The first publicly released robot is LGDXRobot2, though it may seem unusual that the project starts with ‘2’. This is because the first robot was originally part of another project and was eventually redesigned into LGDXRobot2.
LGDXRobot was originally built as part of my university project in 2021. The aim was to design a robot capable of collecting and sorting rubbish for recycling. The chassis was purchased from an online store, while the robot’s body was hand-crafted from cardboard. It included three containers for different types of waste, and the robot identified each item, opened the appropriate container, and picked it up automatically.
The robot ran on an Nvidia Jetson Nano using ROS Melodic, with object detection powered by the jetson-inference framework. It also featured a remote control interface that streamed system status, logs, and live images from the robot.

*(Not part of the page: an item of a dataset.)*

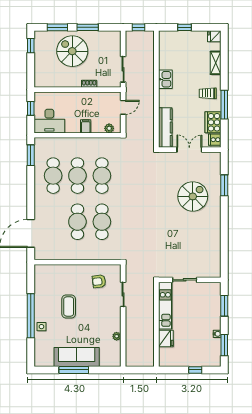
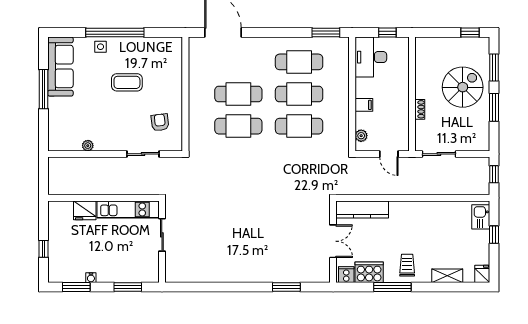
kitchen sink: (165, 79) -> (481, 217), moved, turned 90
spiral stairs: (193, 196) -> (272, 246), removed
sofa: (77, 357) -> (60, 67), moved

The source code is available in the GitLab
| Description | Media |
|---|---|
| The image LGDXRobot and remote control interface | ![]() |
| LGDXRobot avoids collisions, identify and pick up rubbish. (2x speed) |
After graduating, the robot no longer served its original purpose, so I decided to repurpose it as a general-purpose chassis. I first redesigned the controller board using a more cost-effective STM32 microcontroller. Then I redeveloped the ROS package using ROS 2 Humble. I also experimented with better wheels and a more powerful computer. However, since Intel dropped support for the RealSense T265 camera, I was unable to achieve satisfactory SLAM performance.

I kept thinking about redesigning the chassis, and one day I finally had the enthusiasm to make it happen. I first designed the new controller board in KiCad and then redesigned the chassis in FreeCAD to make better use of the available space. I also bought a LiDAR sensor and relied on it for SLAM. On the software side, the ChassisTuner UI was redesigned, and the system was upgraded to ROS 2 Jazzy (and more features). The SLAM results are significantly better than before, and the project has since been shared on Reddit and LinkedIn.